Re: The economics of space elevators - Are they financially feasible?

Sadly, the "Going Up" report of 1 km CNT appears un-verified. IMHO once 1 km CNT is verified we will see that news make the front page of most mainstream press.

I'm looking for some more info on this since the "going up" report was made in Oct 2002.

I think I can imagine why there is little reporting on this matter.

The creation of nanotubes on the kilomter scale is an industiral revolution waiting to happen. The simplef act is that nanotubes, produced in mass, will be in high demand by just about everyone.

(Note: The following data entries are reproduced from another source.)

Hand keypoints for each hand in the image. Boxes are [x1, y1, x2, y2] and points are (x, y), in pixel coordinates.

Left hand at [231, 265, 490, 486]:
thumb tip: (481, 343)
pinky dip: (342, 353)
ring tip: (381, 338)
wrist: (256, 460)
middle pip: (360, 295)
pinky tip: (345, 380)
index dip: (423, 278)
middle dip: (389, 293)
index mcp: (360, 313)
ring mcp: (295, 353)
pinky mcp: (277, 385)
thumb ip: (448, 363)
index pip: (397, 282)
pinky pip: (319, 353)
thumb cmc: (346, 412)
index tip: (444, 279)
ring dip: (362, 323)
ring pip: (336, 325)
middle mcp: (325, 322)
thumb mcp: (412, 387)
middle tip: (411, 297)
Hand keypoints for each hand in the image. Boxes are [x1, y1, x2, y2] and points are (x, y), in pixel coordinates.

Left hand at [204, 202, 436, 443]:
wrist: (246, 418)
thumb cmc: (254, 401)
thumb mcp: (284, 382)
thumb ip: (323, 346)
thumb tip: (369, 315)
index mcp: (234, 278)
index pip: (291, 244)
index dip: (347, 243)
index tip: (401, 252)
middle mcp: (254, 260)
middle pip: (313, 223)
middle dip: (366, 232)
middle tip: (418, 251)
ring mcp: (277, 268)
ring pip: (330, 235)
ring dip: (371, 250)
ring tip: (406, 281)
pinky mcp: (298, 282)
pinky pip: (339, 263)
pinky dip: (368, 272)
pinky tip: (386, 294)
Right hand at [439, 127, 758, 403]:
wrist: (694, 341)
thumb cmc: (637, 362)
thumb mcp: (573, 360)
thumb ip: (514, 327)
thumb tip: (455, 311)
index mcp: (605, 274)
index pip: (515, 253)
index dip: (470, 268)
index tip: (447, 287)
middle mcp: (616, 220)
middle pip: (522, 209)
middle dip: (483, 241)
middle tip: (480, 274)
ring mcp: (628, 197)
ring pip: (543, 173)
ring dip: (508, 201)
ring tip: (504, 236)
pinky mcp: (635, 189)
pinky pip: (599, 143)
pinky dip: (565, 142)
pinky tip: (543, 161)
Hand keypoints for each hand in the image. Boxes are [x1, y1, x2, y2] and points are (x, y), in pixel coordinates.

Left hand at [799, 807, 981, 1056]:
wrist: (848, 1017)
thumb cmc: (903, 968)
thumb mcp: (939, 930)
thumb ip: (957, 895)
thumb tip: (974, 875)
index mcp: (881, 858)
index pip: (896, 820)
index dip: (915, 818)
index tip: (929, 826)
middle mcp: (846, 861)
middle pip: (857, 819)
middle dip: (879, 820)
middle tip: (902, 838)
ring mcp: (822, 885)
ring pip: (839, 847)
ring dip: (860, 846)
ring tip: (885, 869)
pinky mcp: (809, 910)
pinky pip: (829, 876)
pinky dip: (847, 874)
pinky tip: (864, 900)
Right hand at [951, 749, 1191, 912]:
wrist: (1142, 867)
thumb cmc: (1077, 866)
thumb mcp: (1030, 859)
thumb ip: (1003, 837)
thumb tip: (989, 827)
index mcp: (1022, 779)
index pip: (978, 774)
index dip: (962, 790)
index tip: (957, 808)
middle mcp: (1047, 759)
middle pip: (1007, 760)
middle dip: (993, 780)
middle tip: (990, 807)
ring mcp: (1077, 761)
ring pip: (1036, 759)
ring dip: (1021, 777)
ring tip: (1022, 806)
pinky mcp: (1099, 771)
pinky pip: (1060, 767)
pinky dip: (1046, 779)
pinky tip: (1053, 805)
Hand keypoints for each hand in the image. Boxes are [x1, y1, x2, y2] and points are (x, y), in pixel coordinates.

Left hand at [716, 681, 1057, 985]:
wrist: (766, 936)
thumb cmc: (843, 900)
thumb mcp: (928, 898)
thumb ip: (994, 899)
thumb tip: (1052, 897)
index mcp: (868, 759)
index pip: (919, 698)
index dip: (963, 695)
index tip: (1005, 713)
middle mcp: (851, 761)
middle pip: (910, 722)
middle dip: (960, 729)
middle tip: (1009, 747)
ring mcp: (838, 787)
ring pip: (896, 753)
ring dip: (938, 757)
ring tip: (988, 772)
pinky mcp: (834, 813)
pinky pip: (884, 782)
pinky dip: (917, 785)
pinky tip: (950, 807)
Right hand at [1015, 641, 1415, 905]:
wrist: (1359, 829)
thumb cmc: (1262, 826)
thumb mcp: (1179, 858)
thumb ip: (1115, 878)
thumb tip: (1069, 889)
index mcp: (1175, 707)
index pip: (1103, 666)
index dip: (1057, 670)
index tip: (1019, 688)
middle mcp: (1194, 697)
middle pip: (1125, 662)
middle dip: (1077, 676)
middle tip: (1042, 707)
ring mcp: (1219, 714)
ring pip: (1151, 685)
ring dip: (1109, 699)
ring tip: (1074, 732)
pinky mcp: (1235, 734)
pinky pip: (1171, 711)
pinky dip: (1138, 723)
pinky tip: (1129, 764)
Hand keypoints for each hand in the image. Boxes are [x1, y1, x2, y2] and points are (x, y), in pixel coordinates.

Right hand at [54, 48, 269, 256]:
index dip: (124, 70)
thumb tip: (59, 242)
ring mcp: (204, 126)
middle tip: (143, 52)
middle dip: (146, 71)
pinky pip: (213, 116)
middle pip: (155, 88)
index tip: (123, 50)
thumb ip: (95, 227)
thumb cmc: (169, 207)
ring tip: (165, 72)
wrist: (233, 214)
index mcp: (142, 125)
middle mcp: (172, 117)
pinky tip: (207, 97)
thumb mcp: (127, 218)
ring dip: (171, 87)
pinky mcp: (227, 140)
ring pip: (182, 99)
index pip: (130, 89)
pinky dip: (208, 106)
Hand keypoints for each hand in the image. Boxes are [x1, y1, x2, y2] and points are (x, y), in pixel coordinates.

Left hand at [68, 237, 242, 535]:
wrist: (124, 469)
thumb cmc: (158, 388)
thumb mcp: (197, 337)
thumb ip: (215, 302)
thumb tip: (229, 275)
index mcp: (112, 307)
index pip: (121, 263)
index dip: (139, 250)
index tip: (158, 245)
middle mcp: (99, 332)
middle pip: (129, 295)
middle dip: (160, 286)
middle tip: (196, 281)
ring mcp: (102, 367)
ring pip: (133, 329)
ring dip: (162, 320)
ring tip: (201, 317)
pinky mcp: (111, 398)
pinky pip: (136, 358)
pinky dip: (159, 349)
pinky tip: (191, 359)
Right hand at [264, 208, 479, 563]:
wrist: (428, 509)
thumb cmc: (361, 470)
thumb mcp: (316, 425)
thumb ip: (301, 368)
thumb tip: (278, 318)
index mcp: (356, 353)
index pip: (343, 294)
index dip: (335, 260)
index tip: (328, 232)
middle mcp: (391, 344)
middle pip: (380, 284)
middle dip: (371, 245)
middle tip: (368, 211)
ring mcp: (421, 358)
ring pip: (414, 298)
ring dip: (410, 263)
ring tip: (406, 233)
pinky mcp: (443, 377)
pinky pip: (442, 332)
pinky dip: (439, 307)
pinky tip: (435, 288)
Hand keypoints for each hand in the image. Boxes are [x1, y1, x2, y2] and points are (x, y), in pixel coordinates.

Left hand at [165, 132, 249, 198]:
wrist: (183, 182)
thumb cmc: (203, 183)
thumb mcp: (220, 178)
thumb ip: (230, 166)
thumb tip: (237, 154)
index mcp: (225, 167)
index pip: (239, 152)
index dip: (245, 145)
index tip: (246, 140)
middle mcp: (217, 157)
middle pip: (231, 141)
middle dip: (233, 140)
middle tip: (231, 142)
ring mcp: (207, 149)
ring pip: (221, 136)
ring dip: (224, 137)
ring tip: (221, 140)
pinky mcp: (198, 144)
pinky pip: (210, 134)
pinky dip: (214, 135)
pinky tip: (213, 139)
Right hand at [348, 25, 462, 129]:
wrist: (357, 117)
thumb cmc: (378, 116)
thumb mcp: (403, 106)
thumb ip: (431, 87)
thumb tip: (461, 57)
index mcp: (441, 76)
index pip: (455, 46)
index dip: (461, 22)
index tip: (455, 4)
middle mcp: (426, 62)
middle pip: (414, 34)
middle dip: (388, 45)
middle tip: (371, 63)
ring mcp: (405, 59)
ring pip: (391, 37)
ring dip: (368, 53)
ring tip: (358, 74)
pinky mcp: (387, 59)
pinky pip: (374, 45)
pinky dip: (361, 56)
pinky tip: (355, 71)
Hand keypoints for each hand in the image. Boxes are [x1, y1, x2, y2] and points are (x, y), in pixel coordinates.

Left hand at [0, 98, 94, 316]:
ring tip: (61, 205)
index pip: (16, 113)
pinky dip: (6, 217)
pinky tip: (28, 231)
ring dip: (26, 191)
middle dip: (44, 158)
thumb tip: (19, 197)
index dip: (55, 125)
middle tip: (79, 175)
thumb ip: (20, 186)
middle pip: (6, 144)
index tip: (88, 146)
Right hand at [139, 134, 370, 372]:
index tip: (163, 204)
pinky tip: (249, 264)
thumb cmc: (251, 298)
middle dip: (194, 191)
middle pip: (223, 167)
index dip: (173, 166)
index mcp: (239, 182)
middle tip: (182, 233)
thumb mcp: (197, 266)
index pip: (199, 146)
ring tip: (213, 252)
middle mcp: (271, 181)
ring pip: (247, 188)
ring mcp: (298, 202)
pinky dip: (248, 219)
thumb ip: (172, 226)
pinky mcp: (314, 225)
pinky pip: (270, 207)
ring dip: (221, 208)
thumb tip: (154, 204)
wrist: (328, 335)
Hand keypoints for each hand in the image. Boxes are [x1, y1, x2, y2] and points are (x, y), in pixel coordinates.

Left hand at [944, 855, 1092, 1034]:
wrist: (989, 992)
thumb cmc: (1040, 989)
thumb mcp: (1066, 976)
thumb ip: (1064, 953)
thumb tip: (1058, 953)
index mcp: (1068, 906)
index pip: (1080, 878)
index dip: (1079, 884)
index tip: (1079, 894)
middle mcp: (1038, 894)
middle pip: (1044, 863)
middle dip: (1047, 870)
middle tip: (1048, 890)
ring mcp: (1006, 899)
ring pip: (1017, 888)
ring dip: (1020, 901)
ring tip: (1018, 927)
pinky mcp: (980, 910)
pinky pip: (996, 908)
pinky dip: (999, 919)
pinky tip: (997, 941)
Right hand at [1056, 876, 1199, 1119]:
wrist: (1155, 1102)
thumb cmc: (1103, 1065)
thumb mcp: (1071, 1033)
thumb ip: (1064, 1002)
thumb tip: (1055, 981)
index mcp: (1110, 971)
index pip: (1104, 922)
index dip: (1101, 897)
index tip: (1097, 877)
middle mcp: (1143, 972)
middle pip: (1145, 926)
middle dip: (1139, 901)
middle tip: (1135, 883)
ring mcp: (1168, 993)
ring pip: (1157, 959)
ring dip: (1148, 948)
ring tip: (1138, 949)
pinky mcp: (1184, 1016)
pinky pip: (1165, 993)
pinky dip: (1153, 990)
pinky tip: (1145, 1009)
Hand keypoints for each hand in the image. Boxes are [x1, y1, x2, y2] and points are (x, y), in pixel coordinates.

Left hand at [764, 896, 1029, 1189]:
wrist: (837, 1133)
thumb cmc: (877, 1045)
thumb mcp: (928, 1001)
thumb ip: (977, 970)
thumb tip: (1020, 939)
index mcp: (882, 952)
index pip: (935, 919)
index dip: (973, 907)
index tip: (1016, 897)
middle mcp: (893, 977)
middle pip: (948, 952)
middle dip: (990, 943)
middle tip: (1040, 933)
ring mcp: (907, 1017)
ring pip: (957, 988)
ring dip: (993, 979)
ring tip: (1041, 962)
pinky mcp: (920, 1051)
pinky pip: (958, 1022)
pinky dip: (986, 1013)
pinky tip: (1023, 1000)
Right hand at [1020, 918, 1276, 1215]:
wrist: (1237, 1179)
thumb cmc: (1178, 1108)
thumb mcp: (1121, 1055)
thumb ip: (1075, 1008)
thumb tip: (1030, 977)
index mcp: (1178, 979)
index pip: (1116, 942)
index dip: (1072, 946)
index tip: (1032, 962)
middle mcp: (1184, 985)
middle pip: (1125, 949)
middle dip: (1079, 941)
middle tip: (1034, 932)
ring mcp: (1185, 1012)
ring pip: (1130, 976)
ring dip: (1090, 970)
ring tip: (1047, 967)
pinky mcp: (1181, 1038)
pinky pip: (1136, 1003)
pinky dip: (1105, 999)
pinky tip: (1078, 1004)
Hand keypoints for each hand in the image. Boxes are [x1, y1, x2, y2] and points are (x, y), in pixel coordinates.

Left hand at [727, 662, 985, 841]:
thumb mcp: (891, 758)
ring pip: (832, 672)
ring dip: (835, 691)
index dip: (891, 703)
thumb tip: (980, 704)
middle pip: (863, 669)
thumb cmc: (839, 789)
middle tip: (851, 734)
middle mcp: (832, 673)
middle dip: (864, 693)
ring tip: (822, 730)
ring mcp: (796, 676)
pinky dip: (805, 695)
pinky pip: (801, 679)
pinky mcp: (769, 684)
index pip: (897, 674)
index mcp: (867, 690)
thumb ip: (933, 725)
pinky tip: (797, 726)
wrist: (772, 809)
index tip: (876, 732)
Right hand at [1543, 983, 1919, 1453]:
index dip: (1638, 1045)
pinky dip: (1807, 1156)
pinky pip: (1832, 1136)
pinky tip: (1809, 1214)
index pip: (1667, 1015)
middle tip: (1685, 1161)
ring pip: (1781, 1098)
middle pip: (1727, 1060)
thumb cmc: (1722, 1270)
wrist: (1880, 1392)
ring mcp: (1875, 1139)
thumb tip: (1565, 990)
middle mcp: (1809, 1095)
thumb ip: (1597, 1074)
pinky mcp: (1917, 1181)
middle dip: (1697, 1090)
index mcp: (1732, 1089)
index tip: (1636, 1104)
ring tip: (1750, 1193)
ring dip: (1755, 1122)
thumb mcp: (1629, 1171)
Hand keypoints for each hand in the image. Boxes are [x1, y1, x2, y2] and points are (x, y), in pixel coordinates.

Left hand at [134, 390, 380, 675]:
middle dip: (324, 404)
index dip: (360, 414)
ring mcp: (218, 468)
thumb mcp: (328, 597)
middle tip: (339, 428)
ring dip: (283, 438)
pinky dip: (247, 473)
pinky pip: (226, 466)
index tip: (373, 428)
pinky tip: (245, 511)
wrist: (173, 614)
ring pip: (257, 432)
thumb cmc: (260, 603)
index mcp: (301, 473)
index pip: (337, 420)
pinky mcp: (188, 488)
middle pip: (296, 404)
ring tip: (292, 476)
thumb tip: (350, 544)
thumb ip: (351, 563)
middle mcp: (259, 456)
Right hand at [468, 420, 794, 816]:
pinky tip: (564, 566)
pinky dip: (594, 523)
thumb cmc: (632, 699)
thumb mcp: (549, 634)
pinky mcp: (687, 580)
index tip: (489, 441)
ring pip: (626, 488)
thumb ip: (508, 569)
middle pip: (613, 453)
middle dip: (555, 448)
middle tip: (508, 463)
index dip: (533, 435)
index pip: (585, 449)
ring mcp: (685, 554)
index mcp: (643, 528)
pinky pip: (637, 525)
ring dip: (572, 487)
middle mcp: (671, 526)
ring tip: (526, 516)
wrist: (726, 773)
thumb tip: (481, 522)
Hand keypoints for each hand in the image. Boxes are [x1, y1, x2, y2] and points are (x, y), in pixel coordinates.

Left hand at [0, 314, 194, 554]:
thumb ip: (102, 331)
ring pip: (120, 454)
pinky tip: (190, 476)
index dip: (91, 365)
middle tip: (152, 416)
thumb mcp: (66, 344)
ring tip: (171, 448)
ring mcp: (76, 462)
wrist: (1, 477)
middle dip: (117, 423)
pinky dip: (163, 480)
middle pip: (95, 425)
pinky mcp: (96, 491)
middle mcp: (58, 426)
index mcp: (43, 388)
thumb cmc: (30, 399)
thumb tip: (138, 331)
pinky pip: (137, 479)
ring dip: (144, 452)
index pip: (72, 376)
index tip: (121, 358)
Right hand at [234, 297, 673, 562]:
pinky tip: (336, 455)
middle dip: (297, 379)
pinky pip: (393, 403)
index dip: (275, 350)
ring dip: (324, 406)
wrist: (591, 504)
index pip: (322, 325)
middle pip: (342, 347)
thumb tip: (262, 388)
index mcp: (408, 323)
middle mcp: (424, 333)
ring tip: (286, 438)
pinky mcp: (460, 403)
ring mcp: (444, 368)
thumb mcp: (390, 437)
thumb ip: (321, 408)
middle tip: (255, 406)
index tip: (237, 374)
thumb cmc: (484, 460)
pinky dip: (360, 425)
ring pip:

Everything from computers to cars can benefit from this matieral. Now, I might imagine that whoever discovered how to produce in such large volumes is going to want to protect the considerable fortune this ability represents.

EDIT:

Info on Nanotubes:
http://www.chattanoogan.com/articles/article_32378.asp
Feb 10,2003

Dr. Roberto said Oak Ridge National Laboratory is building four major facilities for the study of nanotechnology over the next four years. ?There is more action at ORNL on this technology than in any other lab in the country right now.?

With the United States expected to spend more than $700 million in research and development of nanotechnology in 2003 and with more than $2 billion being spent worldwide, Dr. Roberto said the next step for the world of technology is into nanotechnology.